**Problem to solve**
In the entries below, find the line with "9: (439, 327)" and the line with "28: (305, 9)"; give again those lines and every line between them, exactly.

**Material provided**
__________________________________________________
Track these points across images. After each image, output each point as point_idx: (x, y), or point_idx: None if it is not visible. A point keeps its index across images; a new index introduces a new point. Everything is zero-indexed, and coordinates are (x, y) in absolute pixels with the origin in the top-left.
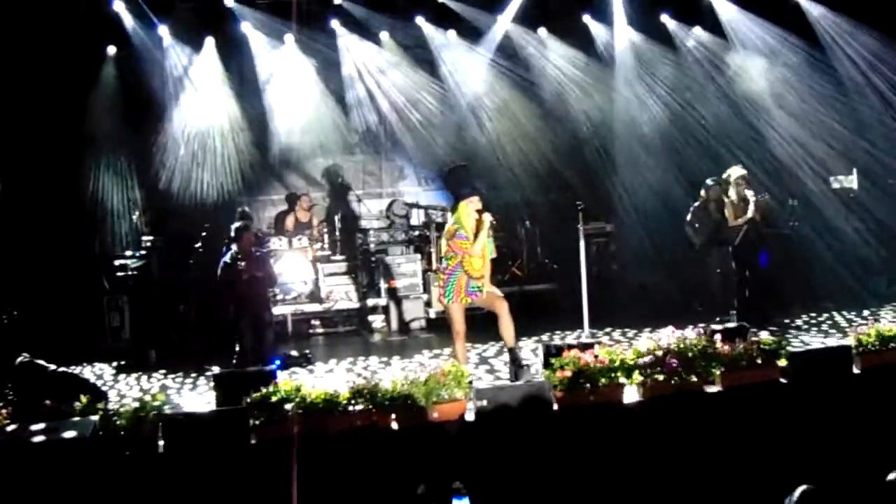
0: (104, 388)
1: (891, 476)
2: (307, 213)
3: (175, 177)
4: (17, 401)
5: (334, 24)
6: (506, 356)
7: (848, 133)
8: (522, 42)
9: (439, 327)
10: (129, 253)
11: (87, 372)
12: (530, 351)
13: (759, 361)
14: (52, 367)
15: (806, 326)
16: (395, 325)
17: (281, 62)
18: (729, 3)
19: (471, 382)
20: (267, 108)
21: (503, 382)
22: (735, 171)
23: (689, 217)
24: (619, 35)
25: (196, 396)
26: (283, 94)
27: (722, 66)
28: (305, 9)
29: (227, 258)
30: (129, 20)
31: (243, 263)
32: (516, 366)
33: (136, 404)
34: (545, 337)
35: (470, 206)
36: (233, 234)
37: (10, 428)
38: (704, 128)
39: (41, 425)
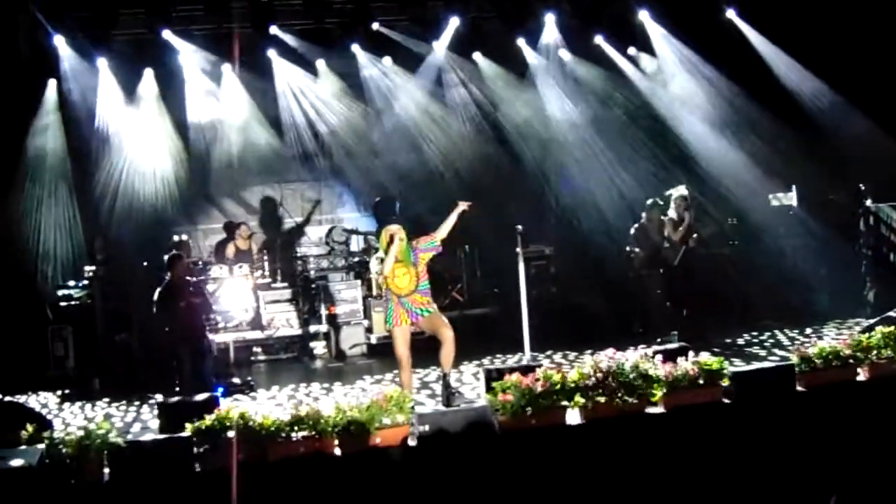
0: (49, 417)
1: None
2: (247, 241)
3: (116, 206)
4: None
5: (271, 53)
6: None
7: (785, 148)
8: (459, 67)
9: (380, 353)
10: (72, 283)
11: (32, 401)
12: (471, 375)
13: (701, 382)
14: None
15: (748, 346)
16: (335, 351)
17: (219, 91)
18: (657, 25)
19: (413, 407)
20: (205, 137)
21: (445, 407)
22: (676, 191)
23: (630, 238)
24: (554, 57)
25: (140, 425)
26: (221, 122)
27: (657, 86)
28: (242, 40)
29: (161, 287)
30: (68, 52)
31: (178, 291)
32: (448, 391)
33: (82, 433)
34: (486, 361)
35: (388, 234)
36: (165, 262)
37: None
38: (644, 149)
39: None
__________________________________________________
**Worked solution**
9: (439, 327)
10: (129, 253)
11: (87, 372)
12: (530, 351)
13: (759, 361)
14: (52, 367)
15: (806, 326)
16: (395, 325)
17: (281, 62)
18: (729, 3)
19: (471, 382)
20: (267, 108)
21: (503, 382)
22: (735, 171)
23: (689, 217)
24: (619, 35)
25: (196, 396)
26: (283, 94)
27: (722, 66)
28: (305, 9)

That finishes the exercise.